(Beginning of Supplied records)

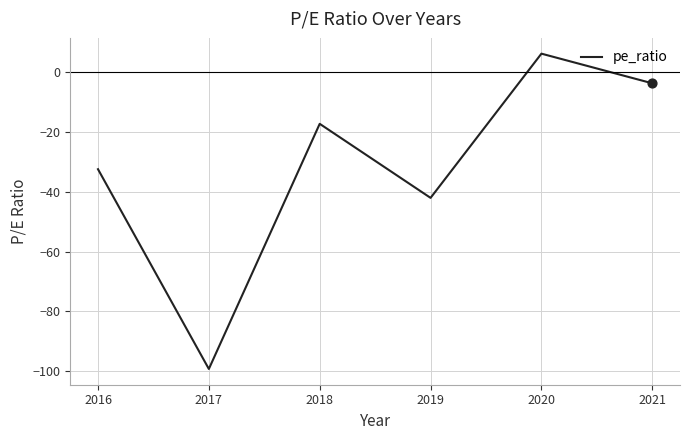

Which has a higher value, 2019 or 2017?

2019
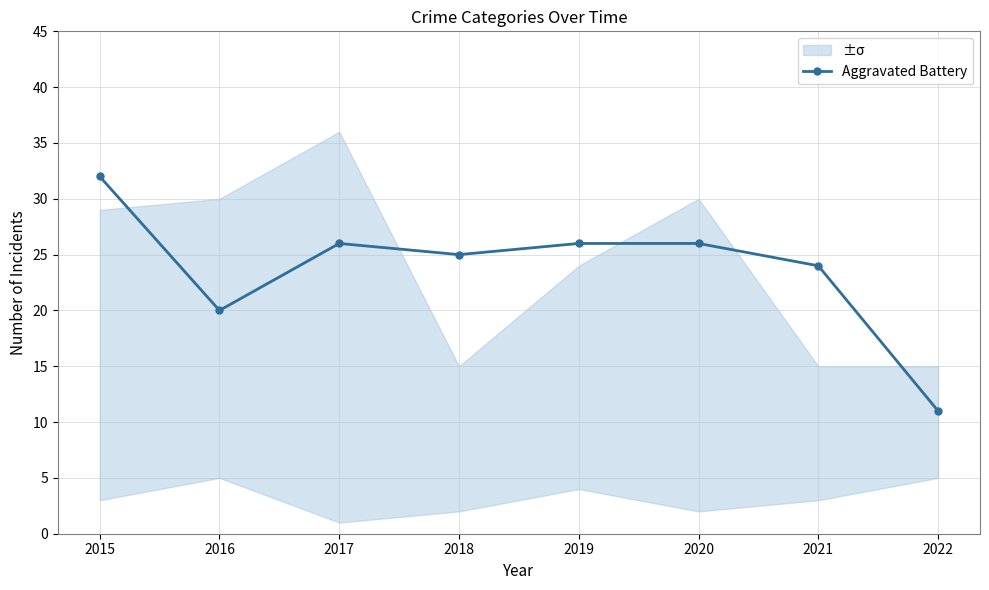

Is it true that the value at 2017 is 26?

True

(End of Supplied records)
(Beginning of Supplied records)

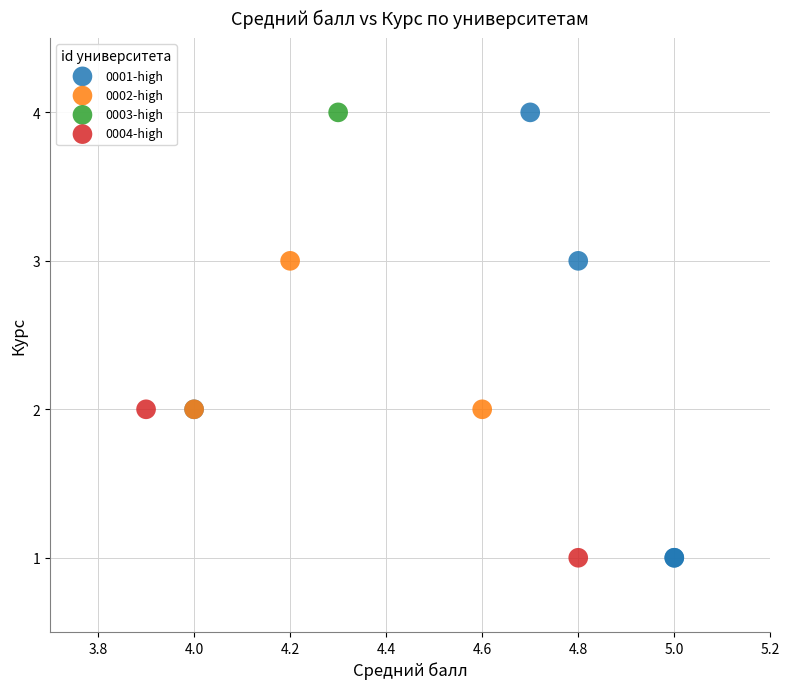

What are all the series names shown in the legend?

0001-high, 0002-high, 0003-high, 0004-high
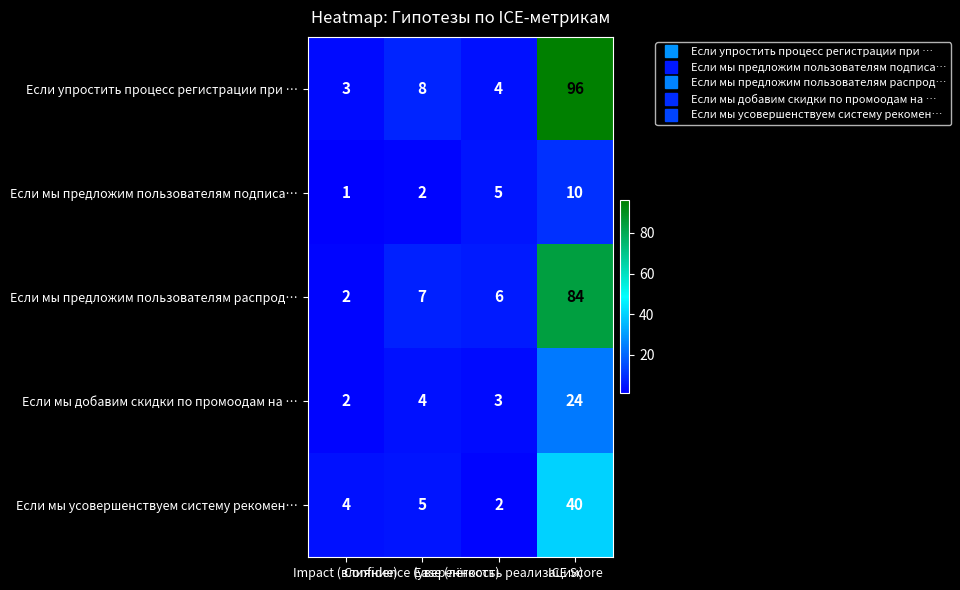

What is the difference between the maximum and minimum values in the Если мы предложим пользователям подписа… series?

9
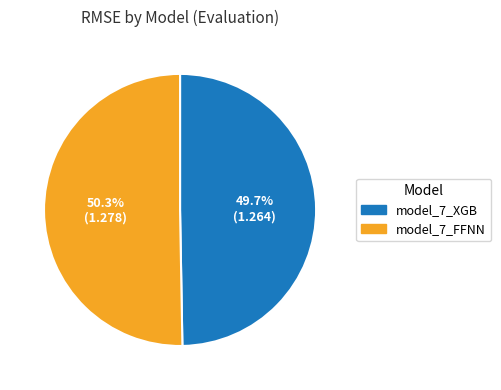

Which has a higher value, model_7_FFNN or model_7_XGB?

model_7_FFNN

(End of Supplied records)
(Beginning of Supplied records)

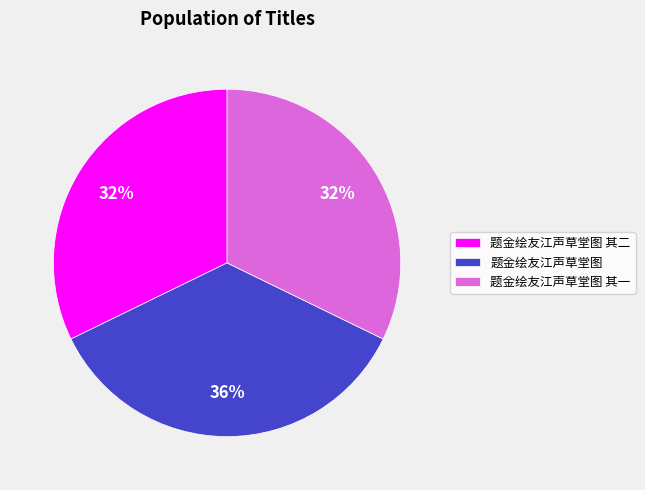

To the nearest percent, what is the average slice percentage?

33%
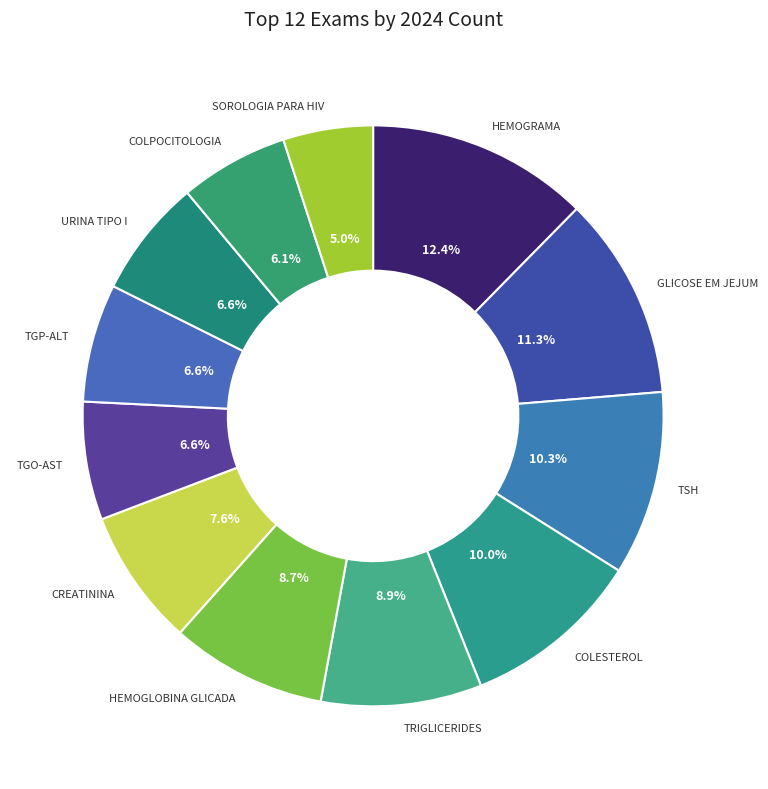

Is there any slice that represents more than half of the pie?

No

(End of Supplied records)

▸ Directions for this task:
Copy word for word the stretch of the listing above that opens with the line containing "Which has a higher value, 2019 or 2017?" and closes with the line containing "Is it true that the value at 2017 is 26?", including both of those lines. Leave any pictures out of your copy.

▸ Reply:
Which has a higher value, 2019 or 2017?

2019

Is it true that the value at 2017 is 26?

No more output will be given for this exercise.